Finally! I've waited 25 years for something like this, which totally derailed the career I had envisioned for myself. I might even lose the option of making fun of all new chips for providing marginal performance increases for exponentially growing complexity, and have to find a new shtick.

A few predictions/concerns:

* I can't find a price, so I'm predicting that it will be over $1,000 which will prevent it from going mainstream (and also be ~10 times more expensive than it should be).

* There will be poison pill(s). Maybe flash memory that can only be written 1000 times, preventing its use for evolutionary hardware and genetic algorithms. Maybe the place-and-route software won't be good enough to prevent short circuits, so certain configurations will burn up. Maybe some aspect of the software will be proprietary and/or encumbered by patents, preventing hobbyists from thinking outside the box and "getting real work done".

* Any dedicated hardware like memories, ALUs, etc may be misaligned for various use-cases. I just want an array of RISC-V, Arm, DEC Alpha, PowerPC 601/603, something like that, starting with 2 and topping 100 or 1000 cores eventually. So where I'll need memories near CPUs, something in the FPGA will lack the interconnect to allow that.

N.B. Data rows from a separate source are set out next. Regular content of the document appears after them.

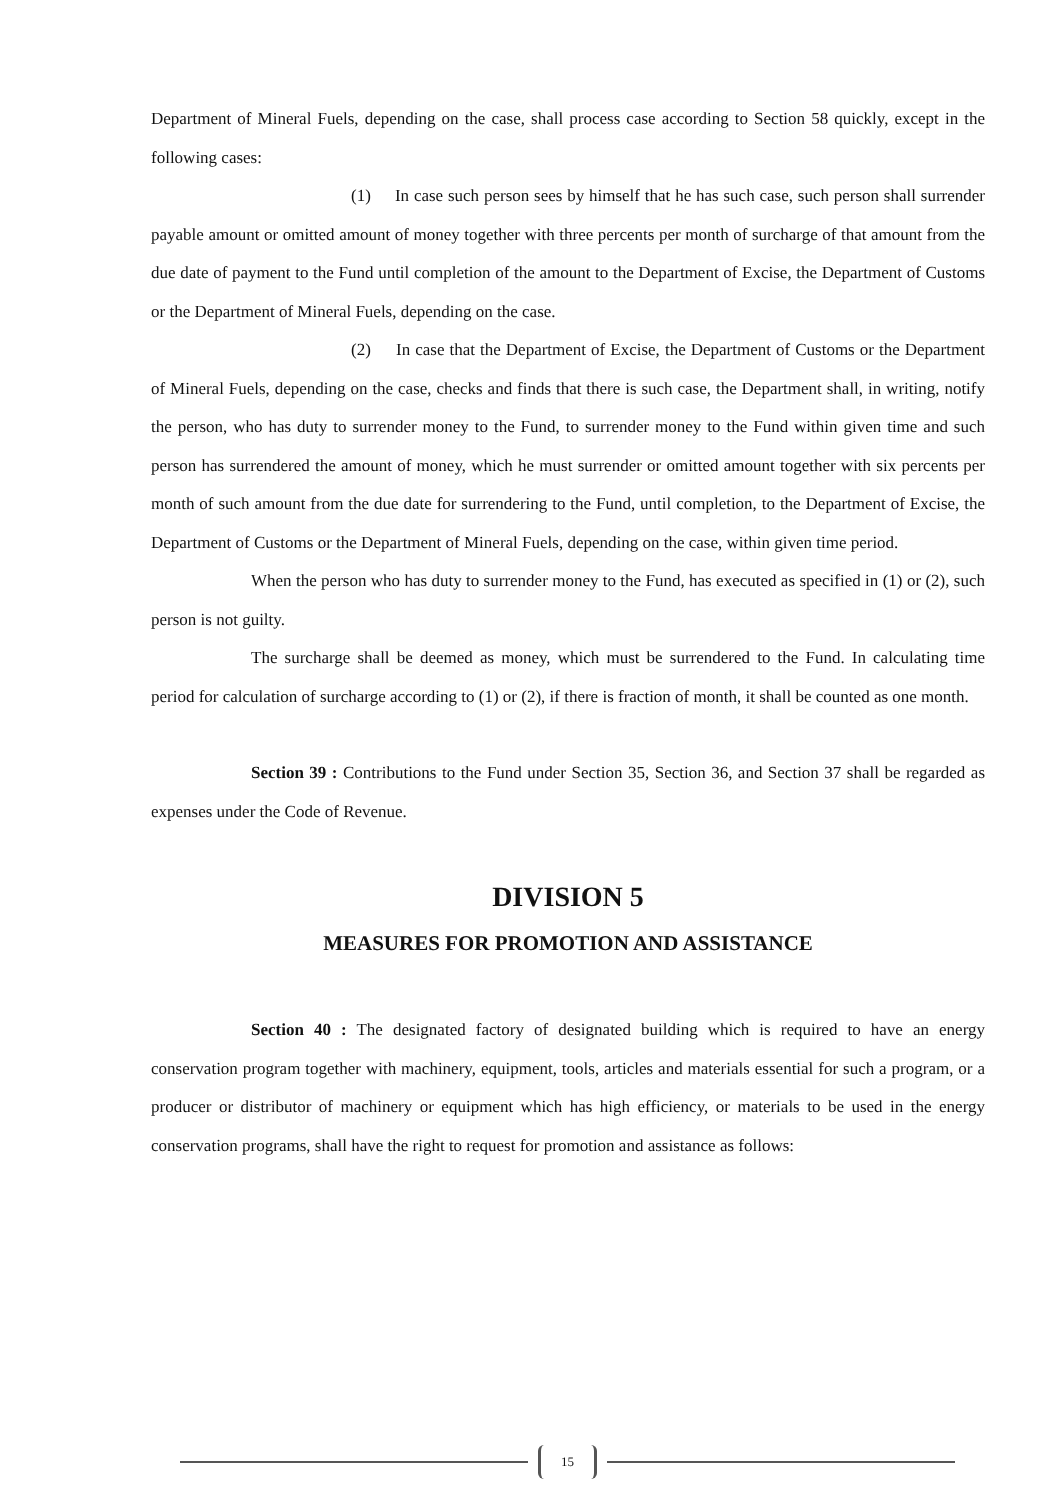Department of Mineral Fuels, depending on the case, shall process case according to Section 58 quickly, except in the following cases:
(1) In case such person sees by himself that he has such case, such person shall surrender payable amount or omitted amount of money together with three percents per month of surcharge of that amount from the due date of payment to the Fund until completion of the amount to the Department of Excise, the Department of Customs or the Department of Mineral Fuels, depending on the case.
(2) In case that the Department of Excise, the Department of Customs or the Department of Mineral Fuels, depending on the case, checks and finds that there is such case, the Department shall, in writing, notify the person, who has duty to surrender money to the Fund, to surrender money to the Fund within given time and such person has surrendered the amount of money, which he must surrender or omitted amount together with six percents per month of such amount from the due date for surrendering to the Fund, until completion, to the Department of Excise, the Department of Customs or the Department of Mineral Fuels, depending on the case, within given time period.
When the person who has duty to surrender money to the Fund, has executed as specified in (1) or (2), such person is not guilty.
The surcharge shall be deemed as money, which must be surrendered to the Fund. In calculating time period for calculation of surcharge according to (1) or (2), if there is fraction of month, it shall be counted as one month.
Section 39 : Contributions to the Fund under Section 35, Section 36, and Section 37 shall be regarded as expenses under the Code of Revenue.
DIVISION 5
MEASURES FOR PROMOTION AND ASSISTANCE
Section 40 : The designated factory of designated building which is required to have an energy conservation program together with machinery, equipment, tools, articles and materials essential for such a program, or a producer or distributor of machinery or equipment which has high efficiency, or materials to be used in the energy conservation programs, shall have the right to request for promotion and assistance as follows:
15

I hope I'm wrong about any or all of these. Price I can live with, as long as economies of scale or competition kick in and eventually deliver something under $1,000. The rest of it.. eh, I'm not holding my breath. I've been underwhelmed by all previous FPGAs, but maybe they didn't count. Maybe this is something new that finally manifests the original vision of what FPGAs could be.

AMD CPUs see major performance increases every generation. The 7700XT is more than 100% faster than the 2700X and that is at the same core count. Higher core counts beyond 8 cores have become much more accessible.

Having thousands of dumb cores is pointless unless you want to work with sparse data. An out of order core isn't bottlenecked by compute, it is mostly bottlenecked by memory access latency and also bandwidth if you do end up using vector instructions. This means most of your core will be memory and your thousand core chip will turn back into a dozen core chip. If you need a dumb accelerator, then GPUs already exist and you don't need a custom chip.

So the only remaining usecase is sparse data. The expectation is that you are going to get cache misses all the time anyway, so the benefit of a large cache is negated by the fact that the same data is rarely accessed again. The problem with this idea is that sparse workloads are pretty rare. The only usecase that could possibly benefit from a custom chip is sublinear machine learning (SLIDE) which basically does nothing but predict which neurons are activating and ignore everything else.

Oh also I am already assuming you want to tape out your chip and that the FPGA is just a stepping stone. If all you do is insist on running softcore processors with no special architecture (e.g. the Reduceron) on an FPGA then the whole exercise is meaningless.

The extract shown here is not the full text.